Cross-modal image generation with uncertainty quantification from echo cardiogram to MRI.
Authors
Affiliations (6)
Affiliations (6)
- School of Computing, University of Otago, New Zealand.
- Indian Association for the Cultivation of Science, Kolkata, India.
- University College London, London, UK.
- Department of Medicine, University of Otago, New Zealand.
- University College London, London, UK; The Alan Turing Institute, London, UK.

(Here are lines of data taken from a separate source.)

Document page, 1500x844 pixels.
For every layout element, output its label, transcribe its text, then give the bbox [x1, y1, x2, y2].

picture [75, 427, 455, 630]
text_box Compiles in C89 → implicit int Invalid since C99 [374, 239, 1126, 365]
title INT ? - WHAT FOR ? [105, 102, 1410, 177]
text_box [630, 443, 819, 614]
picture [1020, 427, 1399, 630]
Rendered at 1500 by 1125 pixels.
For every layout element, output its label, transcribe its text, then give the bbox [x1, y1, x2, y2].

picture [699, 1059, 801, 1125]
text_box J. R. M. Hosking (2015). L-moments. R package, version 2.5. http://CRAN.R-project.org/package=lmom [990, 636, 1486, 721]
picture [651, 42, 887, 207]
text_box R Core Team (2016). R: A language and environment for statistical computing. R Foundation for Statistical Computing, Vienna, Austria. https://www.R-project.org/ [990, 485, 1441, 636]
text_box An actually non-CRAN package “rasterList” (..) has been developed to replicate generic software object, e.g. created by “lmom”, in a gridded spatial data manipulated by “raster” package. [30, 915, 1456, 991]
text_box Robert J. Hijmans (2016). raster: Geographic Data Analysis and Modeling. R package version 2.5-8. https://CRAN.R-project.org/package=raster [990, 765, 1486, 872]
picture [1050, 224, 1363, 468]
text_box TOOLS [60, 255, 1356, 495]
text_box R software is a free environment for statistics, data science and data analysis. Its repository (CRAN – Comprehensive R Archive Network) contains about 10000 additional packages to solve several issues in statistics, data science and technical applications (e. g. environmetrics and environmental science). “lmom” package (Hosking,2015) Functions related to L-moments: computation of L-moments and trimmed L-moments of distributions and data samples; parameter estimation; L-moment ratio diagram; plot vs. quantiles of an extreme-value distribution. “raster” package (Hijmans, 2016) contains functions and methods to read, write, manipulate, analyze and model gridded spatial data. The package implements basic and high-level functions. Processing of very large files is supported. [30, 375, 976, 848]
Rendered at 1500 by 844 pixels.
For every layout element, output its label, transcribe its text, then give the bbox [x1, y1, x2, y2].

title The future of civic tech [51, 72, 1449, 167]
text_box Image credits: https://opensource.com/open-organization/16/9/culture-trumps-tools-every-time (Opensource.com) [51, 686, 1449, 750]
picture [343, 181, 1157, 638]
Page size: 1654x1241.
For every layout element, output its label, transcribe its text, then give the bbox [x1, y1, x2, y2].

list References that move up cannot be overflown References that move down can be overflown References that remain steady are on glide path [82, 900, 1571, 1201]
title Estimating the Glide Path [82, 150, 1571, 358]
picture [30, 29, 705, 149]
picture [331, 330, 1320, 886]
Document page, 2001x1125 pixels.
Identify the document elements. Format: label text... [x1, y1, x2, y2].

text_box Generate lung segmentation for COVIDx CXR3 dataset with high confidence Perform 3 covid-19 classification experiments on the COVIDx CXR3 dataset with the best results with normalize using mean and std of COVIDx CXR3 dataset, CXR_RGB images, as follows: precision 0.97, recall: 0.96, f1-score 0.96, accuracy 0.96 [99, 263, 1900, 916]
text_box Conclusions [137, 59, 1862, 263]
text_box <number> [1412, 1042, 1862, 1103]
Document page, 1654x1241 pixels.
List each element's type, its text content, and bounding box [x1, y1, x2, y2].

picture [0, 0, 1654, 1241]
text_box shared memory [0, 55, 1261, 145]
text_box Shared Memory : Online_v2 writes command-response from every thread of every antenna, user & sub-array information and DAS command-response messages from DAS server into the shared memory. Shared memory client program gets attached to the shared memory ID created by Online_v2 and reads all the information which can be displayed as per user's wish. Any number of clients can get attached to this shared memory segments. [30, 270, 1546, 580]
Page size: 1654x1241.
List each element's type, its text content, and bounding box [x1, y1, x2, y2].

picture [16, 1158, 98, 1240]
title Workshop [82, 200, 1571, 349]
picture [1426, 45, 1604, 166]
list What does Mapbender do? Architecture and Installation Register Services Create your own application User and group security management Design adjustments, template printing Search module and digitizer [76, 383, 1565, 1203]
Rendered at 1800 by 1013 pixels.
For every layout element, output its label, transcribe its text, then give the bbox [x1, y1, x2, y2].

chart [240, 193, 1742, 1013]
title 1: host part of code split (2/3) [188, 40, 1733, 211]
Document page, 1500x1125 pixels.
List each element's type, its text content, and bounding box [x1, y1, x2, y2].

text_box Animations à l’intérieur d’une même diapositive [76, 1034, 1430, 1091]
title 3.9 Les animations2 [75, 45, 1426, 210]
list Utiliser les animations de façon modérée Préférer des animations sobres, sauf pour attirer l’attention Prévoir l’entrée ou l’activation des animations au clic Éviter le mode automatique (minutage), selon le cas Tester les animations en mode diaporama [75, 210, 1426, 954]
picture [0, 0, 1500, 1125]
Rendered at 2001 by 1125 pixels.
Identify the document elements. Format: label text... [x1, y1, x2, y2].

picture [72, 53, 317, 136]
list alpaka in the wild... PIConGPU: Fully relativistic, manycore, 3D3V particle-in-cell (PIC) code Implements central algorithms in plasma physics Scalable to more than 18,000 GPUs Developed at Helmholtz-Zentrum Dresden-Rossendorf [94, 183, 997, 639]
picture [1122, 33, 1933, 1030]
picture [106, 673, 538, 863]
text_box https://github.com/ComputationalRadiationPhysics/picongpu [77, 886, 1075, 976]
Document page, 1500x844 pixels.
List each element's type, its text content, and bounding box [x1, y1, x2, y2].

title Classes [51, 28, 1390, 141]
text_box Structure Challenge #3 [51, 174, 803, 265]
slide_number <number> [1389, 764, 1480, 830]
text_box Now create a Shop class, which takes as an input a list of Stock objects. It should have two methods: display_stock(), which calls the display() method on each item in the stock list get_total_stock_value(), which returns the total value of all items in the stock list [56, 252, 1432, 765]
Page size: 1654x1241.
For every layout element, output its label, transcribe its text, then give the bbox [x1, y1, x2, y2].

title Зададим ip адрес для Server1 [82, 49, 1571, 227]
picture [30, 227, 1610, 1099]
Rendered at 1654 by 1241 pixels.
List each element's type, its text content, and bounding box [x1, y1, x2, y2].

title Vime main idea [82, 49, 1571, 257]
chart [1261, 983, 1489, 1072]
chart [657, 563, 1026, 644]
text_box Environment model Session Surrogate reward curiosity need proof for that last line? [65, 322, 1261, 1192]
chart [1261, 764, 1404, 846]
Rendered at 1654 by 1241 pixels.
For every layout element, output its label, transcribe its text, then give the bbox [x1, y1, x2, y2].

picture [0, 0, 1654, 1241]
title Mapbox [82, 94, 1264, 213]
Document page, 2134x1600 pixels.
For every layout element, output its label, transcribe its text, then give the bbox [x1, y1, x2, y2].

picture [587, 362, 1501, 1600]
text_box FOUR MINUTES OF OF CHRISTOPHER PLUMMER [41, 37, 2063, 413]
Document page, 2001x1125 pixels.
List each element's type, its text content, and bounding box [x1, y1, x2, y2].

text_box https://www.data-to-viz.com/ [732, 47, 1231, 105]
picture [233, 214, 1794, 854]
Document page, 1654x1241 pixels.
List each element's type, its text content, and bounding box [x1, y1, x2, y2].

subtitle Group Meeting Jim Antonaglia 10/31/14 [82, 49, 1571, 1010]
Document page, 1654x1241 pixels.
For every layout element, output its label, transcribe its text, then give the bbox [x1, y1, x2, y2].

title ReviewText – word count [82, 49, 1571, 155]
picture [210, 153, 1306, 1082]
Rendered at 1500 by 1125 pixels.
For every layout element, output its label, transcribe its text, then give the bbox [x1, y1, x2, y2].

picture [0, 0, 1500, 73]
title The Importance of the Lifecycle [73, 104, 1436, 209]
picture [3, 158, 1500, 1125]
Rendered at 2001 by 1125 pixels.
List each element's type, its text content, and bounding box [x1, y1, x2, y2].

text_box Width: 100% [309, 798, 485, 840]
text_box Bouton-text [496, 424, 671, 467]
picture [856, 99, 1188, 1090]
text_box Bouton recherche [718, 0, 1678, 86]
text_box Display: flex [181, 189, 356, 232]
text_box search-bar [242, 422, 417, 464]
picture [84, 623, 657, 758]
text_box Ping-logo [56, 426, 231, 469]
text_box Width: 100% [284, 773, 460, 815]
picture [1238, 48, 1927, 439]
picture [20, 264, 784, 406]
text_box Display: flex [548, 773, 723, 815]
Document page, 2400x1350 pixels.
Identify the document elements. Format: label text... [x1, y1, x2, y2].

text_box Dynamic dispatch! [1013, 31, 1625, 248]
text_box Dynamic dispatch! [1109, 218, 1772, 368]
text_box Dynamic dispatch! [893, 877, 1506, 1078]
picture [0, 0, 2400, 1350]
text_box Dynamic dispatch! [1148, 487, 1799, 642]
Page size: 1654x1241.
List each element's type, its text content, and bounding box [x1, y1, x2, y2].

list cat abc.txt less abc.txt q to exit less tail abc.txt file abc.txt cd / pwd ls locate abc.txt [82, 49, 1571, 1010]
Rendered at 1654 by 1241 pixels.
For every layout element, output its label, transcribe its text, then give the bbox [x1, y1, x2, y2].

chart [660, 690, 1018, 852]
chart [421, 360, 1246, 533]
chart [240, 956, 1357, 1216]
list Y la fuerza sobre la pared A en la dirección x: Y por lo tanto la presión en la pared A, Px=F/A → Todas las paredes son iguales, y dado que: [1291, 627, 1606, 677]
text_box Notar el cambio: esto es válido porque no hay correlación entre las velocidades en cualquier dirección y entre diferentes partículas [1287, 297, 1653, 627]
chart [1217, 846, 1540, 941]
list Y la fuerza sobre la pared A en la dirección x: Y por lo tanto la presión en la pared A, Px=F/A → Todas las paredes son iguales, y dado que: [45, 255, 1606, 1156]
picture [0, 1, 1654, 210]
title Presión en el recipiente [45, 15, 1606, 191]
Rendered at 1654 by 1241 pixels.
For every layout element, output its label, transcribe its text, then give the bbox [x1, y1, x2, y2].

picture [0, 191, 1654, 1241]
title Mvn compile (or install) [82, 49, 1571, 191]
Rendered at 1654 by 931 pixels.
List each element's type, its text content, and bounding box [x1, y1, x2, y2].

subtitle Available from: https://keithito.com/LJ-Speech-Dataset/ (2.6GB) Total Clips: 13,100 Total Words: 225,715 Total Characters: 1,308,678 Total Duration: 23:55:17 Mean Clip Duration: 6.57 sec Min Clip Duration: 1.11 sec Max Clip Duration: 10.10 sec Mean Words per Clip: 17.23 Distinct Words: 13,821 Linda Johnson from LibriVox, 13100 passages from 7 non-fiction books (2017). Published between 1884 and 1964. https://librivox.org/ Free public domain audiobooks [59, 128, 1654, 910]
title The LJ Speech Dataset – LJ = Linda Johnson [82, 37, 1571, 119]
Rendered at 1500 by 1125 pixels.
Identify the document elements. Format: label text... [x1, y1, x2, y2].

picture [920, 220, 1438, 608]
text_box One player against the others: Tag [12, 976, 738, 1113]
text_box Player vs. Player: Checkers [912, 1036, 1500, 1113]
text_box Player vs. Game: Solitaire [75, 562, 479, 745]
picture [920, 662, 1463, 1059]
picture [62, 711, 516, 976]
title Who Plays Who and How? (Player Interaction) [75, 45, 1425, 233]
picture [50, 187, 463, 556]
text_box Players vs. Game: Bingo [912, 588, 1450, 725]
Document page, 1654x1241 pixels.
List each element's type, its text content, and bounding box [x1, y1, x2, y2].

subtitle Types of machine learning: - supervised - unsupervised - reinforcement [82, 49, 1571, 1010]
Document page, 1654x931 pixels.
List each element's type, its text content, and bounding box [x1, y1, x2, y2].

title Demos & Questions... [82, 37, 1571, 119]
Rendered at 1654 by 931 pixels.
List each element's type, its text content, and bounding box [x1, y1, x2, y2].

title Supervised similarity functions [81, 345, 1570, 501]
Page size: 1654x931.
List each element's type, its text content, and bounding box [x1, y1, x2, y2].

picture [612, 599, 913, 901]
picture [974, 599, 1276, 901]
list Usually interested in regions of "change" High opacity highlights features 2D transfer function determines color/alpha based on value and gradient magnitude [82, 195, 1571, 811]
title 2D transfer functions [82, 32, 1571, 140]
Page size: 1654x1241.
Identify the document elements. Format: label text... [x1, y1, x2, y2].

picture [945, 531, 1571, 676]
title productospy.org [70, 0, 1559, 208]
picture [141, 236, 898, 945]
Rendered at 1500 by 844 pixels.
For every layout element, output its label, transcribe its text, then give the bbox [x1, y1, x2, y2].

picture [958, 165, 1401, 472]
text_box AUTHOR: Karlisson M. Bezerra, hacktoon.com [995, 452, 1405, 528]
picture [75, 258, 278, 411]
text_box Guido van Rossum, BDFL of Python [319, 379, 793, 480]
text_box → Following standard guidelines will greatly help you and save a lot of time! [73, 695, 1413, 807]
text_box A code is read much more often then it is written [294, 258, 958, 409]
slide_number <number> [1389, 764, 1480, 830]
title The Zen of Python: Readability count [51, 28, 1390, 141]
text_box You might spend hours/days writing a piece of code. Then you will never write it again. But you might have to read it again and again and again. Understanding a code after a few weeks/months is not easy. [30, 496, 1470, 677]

- School of Computing, University of Otago, New Zealand. Electronic address: [email protected].
Abstract
Medical imaging is fundamental to cardiovascular diagnostics, with modalities such as Transthoracic Echocardiography (TTE) and Cardiac Magnetic Resonance (CMR) offering complementary strengths. TTE provides real-time, non-invasive visualization of cardiac function but is often limited by operator dependency and incomplete views. In contrast, CMR delivers comprehensive, high-resolution structural assessments, although it comes with greater time and cost burdens. To address these limitations, this study explores cross-modal generative modeling techniques for synthesizing CMR-like images directly from TTE. We propose a novel architecture that combines a UNet backbone with a vision transformer, utilizing UNet for feature extraction and the transformer for global attention to improve image synthesis quality. Quantitative and qualitative evaluations demonstrate the model's ability to produce realistic and anatomically consistent CMR images, with strong potential to improve diagnostic accuracy and clinical decision-making with multiple image modalities.